Telah diriwayatkan yang jalan ceritanya sampai ke Imam Muhammad Al-Bâqir bahwa beliau mendengar Jâbir bin ‘Abdullâh Al-Anshâri (sahabat Rasulullah saw) berkata, "Saya datang ke rumah Fâthimah Al-Zahrâ` dan di hadapannya ada sebuah papan yang padanya ada nama-nama washi (penerima wasiat yang melanjutkan kepemimpinan Islam setelah Rasul), lalu saya hitung semuanya ada dua belas nama, dan yang terakhir adalah Al-Qâim (julukan lain bagi Imam Al-Mahdi), tiga orang dari mereka bernama Muhammad dan empat orang dari mereka bernama ‘Ali---shalawatullah ‘alaihim ajma‘in." (Sîrah Al-A`immah Al-Itsnâ ‘Asyar 2/529)
■ ■ ■ ■
Tolong tuliskan ulang bagian riwayat Jâbir di atas dari "Telah diriwayatkan yang" sampai "Al-Itsnâ ‘Asyar 2/529)", tanpa mengubah satu kata pun. Baris-baris berikut tidak diperlukan.

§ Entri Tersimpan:
■ ■ ■ ■
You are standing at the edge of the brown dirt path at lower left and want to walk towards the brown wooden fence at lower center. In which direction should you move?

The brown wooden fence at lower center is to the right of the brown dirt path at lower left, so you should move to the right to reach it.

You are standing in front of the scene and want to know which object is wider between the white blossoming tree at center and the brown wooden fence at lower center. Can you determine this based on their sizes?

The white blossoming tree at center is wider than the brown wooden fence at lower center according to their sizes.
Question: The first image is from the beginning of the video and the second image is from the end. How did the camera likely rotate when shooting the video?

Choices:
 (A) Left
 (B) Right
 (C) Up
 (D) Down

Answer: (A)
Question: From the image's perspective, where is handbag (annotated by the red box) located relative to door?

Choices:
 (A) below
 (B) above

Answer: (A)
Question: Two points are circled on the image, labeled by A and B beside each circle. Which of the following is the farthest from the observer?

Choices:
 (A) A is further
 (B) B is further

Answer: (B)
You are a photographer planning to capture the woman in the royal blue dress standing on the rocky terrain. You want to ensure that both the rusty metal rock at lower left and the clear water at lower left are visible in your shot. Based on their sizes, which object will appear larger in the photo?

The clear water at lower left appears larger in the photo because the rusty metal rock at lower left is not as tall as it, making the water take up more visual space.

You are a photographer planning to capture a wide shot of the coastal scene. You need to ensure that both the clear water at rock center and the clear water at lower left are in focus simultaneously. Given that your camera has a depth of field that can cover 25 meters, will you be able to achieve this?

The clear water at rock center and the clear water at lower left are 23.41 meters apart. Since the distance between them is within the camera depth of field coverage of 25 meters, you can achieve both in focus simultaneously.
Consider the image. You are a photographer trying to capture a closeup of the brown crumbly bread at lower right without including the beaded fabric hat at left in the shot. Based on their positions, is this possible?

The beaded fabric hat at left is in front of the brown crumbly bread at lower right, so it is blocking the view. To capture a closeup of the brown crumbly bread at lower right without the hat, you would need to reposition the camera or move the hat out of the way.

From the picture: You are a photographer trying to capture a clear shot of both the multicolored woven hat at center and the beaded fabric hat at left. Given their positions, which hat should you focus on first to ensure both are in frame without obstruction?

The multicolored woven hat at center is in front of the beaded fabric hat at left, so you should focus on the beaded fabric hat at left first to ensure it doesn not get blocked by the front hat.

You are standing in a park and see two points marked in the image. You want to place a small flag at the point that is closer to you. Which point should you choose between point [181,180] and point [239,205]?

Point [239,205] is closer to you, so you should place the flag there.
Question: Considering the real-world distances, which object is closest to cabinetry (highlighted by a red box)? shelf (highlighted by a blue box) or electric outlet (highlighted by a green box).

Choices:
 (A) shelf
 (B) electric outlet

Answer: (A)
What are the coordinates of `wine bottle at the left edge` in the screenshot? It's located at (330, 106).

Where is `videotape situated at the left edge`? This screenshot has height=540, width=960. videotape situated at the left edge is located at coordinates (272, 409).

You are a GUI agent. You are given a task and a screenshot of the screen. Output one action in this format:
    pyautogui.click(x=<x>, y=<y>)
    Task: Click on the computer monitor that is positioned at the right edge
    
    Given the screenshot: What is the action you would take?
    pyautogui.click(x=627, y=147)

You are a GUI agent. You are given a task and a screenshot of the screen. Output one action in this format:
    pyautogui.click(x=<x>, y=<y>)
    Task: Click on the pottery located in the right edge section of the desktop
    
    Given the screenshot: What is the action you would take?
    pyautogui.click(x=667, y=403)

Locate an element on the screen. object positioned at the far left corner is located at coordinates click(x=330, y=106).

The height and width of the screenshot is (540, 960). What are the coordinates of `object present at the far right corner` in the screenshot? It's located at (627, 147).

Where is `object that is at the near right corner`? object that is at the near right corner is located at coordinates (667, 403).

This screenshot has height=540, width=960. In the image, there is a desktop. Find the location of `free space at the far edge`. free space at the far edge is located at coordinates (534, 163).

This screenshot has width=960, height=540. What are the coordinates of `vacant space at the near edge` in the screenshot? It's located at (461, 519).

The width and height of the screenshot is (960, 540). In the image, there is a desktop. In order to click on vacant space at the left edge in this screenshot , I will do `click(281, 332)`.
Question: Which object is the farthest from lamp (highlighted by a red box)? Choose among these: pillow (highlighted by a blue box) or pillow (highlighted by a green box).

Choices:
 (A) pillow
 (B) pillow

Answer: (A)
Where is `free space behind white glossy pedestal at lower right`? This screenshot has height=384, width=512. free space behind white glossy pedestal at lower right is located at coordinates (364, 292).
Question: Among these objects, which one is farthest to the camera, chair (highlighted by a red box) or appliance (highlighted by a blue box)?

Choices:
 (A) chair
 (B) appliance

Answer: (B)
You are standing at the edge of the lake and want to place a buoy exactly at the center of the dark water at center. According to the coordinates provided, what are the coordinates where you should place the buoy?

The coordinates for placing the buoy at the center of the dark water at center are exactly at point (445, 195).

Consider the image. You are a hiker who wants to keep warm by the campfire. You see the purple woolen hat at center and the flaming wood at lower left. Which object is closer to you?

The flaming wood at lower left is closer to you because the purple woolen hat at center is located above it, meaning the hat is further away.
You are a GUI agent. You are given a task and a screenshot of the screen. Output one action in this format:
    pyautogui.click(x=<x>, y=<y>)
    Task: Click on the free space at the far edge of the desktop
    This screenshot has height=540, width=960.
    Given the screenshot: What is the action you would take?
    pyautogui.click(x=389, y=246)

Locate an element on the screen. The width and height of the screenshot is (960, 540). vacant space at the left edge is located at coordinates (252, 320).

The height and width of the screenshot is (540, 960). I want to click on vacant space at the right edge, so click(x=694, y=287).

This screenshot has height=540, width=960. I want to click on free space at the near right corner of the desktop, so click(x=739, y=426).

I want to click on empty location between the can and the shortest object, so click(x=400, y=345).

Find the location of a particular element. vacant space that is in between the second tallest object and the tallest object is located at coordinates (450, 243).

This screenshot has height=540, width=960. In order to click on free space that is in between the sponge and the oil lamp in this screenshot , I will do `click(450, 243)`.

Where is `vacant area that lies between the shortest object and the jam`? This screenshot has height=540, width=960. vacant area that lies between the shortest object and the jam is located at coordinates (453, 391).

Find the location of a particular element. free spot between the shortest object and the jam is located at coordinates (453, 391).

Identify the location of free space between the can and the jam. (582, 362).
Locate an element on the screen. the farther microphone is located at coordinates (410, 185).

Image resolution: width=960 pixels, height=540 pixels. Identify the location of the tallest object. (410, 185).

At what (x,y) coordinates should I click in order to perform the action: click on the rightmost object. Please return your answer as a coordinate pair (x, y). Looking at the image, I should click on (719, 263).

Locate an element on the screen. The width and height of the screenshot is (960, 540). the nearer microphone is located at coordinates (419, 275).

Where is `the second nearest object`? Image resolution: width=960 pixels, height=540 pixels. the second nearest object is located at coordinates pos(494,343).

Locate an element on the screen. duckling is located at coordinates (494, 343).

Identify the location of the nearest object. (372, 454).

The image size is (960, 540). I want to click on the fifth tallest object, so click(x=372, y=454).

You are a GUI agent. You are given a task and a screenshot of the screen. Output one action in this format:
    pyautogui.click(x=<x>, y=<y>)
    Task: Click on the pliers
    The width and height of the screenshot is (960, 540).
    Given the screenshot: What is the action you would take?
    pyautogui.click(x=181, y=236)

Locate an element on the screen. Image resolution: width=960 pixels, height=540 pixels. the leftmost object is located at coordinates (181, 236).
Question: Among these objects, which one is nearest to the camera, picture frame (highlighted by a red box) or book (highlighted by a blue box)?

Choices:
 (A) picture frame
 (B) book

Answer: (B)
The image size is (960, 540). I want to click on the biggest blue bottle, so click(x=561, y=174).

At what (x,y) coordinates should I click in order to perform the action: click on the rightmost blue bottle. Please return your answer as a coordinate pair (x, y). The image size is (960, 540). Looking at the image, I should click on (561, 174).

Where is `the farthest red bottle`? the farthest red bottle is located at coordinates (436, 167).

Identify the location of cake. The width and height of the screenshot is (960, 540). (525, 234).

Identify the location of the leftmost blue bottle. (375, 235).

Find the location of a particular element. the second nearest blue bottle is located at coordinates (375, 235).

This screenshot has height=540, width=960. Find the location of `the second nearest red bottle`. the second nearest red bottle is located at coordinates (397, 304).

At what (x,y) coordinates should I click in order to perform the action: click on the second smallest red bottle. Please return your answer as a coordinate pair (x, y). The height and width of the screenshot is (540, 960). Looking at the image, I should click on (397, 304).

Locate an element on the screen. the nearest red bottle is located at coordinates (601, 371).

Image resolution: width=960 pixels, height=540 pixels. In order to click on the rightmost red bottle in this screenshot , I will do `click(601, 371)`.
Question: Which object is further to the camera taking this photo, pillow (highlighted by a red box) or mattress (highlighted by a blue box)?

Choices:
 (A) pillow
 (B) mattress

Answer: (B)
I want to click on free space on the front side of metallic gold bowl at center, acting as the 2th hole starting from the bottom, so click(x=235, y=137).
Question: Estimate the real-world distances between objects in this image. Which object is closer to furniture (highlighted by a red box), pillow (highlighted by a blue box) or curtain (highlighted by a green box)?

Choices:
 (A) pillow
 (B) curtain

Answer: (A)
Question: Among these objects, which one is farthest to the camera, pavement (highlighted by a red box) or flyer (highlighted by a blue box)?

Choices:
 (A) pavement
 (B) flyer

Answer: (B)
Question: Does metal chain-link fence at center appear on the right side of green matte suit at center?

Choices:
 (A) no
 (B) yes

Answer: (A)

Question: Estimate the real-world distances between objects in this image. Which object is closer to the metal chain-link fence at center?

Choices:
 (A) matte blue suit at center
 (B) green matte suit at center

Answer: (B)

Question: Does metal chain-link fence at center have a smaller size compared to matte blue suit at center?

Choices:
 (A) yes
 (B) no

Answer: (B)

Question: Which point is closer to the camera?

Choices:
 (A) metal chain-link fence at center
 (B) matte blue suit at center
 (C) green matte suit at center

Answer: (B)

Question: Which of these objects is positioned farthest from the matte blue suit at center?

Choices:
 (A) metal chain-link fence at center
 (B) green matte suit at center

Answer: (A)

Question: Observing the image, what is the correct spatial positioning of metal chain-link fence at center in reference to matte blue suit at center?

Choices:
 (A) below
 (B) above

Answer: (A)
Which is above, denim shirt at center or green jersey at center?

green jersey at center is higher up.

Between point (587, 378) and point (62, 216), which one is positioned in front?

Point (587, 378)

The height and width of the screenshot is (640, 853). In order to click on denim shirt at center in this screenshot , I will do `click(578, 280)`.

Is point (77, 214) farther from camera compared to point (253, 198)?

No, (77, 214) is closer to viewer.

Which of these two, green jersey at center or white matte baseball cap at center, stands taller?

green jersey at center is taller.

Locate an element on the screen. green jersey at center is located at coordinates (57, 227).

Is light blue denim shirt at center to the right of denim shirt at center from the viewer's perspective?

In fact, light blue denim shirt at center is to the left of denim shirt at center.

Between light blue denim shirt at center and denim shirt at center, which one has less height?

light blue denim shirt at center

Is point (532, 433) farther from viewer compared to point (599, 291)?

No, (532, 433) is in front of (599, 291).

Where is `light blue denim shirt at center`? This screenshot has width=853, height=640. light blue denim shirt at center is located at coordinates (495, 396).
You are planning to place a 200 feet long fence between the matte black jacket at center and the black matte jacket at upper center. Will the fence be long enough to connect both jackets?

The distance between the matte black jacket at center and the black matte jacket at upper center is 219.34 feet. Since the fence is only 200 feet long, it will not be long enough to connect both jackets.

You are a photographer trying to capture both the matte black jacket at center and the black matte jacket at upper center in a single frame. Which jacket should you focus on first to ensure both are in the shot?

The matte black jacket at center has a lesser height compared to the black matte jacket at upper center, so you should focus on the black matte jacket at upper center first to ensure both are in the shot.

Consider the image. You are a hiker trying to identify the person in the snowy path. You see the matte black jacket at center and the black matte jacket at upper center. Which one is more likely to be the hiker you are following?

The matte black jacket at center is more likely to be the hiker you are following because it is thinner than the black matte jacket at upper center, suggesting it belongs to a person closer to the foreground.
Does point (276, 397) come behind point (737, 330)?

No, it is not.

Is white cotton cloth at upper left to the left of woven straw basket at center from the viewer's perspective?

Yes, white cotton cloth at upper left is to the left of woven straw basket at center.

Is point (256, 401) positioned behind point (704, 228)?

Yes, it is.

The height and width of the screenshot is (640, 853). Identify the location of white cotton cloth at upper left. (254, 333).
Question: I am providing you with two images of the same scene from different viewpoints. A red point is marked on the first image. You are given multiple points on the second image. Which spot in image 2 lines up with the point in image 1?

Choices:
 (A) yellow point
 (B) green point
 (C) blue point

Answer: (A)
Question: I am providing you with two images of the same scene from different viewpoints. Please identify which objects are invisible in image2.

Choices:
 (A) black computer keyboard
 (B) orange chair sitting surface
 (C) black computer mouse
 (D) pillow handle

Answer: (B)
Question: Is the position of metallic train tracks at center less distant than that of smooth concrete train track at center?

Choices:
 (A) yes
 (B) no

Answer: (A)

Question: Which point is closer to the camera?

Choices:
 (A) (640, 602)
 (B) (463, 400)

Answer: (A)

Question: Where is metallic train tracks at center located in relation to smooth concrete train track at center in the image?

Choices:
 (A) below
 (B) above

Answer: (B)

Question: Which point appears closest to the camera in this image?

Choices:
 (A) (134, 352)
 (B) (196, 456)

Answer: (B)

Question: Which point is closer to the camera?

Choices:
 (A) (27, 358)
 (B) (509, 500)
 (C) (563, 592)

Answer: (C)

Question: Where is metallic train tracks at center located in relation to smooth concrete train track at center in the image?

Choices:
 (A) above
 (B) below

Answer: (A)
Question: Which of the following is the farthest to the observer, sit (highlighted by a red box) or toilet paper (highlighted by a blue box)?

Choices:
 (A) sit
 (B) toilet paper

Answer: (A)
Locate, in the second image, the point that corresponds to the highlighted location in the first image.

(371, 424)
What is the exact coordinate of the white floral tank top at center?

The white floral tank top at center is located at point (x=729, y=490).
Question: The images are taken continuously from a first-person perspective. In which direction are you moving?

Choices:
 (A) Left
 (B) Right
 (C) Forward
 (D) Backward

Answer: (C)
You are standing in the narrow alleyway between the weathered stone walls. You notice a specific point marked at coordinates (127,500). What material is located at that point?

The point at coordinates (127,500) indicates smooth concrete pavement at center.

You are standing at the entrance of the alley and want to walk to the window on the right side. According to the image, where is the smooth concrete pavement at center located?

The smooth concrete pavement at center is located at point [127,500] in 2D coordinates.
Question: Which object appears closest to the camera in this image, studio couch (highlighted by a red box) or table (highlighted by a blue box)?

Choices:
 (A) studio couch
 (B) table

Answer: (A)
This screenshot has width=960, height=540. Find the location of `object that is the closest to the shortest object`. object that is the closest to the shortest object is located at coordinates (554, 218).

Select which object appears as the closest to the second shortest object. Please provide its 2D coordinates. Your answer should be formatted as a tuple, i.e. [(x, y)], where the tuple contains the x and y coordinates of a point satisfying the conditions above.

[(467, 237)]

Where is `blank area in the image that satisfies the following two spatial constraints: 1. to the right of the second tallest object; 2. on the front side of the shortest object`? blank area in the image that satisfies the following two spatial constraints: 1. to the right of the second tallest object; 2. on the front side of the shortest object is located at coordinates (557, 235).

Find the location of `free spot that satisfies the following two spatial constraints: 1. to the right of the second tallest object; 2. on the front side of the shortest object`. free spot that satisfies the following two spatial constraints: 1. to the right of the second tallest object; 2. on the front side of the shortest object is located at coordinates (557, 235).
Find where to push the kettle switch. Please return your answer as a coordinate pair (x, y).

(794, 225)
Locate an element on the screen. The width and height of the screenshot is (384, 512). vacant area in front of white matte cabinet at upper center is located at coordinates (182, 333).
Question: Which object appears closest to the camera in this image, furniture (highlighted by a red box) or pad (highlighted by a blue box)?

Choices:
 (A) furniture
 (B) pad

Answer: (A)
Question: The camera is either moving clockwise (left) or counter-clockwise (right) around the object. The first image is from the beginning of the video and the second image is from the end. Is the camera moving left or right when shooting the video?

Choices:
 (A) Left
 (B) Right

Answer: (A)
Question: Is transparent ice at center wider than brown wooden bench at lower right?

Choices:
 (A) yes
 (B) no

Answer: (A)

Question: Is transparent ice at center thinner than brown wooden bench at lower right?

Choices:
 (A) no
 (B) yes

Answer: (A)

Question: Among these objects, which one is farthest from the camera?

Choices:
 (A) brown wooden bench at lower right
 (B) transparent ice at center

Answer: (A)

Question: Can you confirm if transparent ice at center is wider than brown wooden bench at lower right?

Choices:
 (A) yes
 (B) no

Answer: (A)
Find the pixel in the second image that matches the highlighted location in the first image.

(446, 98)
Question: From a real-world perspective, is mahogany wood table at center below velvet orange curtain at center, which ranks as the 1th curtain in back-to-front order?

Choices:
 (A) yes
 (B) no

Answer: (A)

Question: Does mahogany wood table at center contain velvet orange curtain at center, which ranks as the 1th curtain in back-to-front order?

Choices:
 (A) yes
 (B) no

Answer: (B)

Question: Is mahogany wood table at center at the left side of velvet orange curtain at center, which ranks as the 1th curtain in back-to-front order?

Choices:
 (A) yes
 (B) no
■ ■ ■ ■
§ Jawaban Akhir:
Telah diriwayatkan yang jalan ceritanya sampai ke Imam Muhammad Al-Bâqir bahwa beliau mendengar Jâbir bin ‘Abdullâh Al-Anshâri (sahabat Rasulullah saw) berkata, "Saya datang ke rumah Fâthimah Al-Zahrâ` dan di hadapannya ada sebuah papan yang padanya ada nama-nama washi (penerima wasiat yang melanjutkan kepemimpinan Islam setelah Rasul), lalu saya hitung semuanya ada dua belas nama, dan yang terakhir adalah Al-Qâim (julukan lain bagi Imam Al-Mahdi), tiga orang dari mereka bernama Muhammad dan empat orang dari mereka bernama ‘Ali---shalawatullah ‘alaihim ajma‘in." (Sîrah Al-A`immah Al-Itsnâ ‘Asyar 2/529)